Рух стоял возле крыльца избы отца Ионы и хмуро глядел на закрытую дверь. Вот сука, в гости позвал, а ни ковра, ни грудастой молодки с хлебом-солью не обеспечил. Впору обидеться и уйти, но тогда зря, что ли, ноги топтал? Смирять надо гордыню, смирять: гордыня – великий грех, а этих грехов и так как блох на помойном коте. Одну выщелкал – три родились. Замкнутый круг, ети его мать.
Бучила тяжко вздохнул и вежливо постучал ногой в поповскую дверь. Внутри брякнуло, послышались тихие шаги, дверь открылась, и в пролившейся дорожке желтого света замаячило тощее лицо Ионы.
– Здорово, ваша святость, – поприветствовал Рух.
– Скажешь тоже, – поморщился Иона, освобождая проход. – Прошу входить.
– Ты чего такой обходительный? – насторожился Бучила.

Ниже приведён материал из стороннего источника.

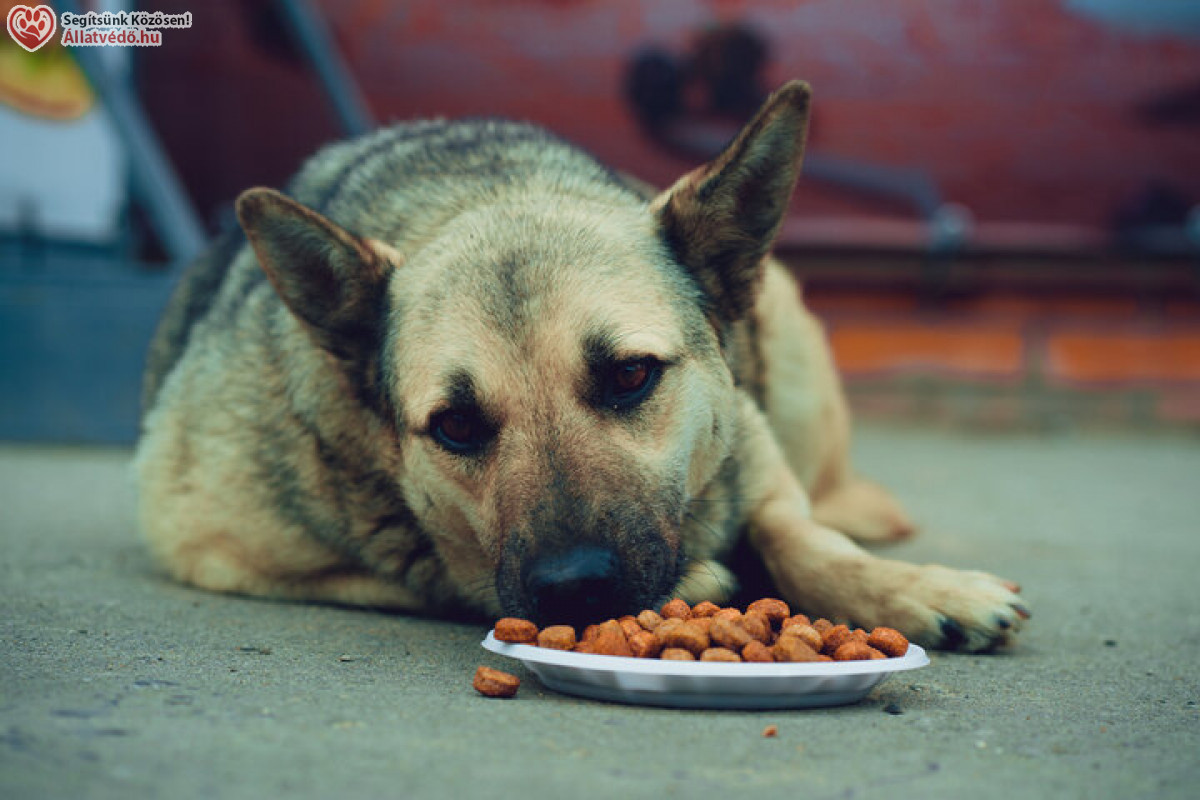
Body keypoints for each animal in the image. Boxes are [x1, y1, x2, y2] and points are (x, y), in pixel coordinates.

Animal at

– Ну это, – смешался Иона, – такого, как ты, приглашать надо в дом, иначе не сможешь войти.
– Господи, – закатил глаза Рух, – вот вроде взрослый мужик, грамоту разумеешь, книжки умненькие читал, может, даже бабу голую видел, а такую херню несешь, не приведи белый свет. Запомни: меня приглашать не надо, я сам весь красивый из себя прихожу.
Бучила вступил в дом, обставленный просто и без изысков: в углу печь, у окна лавки и стол, чуть дальше – заправленная цветастым одеялом кровать. Все чисто, опрятно, полы намыты, на окнах ажурные занавесочки, обувка аккуратно составлена. Чувствовалась женская заботливая рука. Знамо чья – Лукерья после тех знаменитых событий отгоревала по дитю и согласилась пойти за Иону. [4] Рух выбор одобрил: Иона мужичонка хлипкий, но ласковый – все лучше, чем одиночками мыкаться. Да и в попадьях ходить – это тебе не землицу горбом подымать, хлебная должность.
4
Об этих событиях рассказано в повести «Ночь вкуса крови», вошедшей в книгу «Заступа: Все оттенки падали».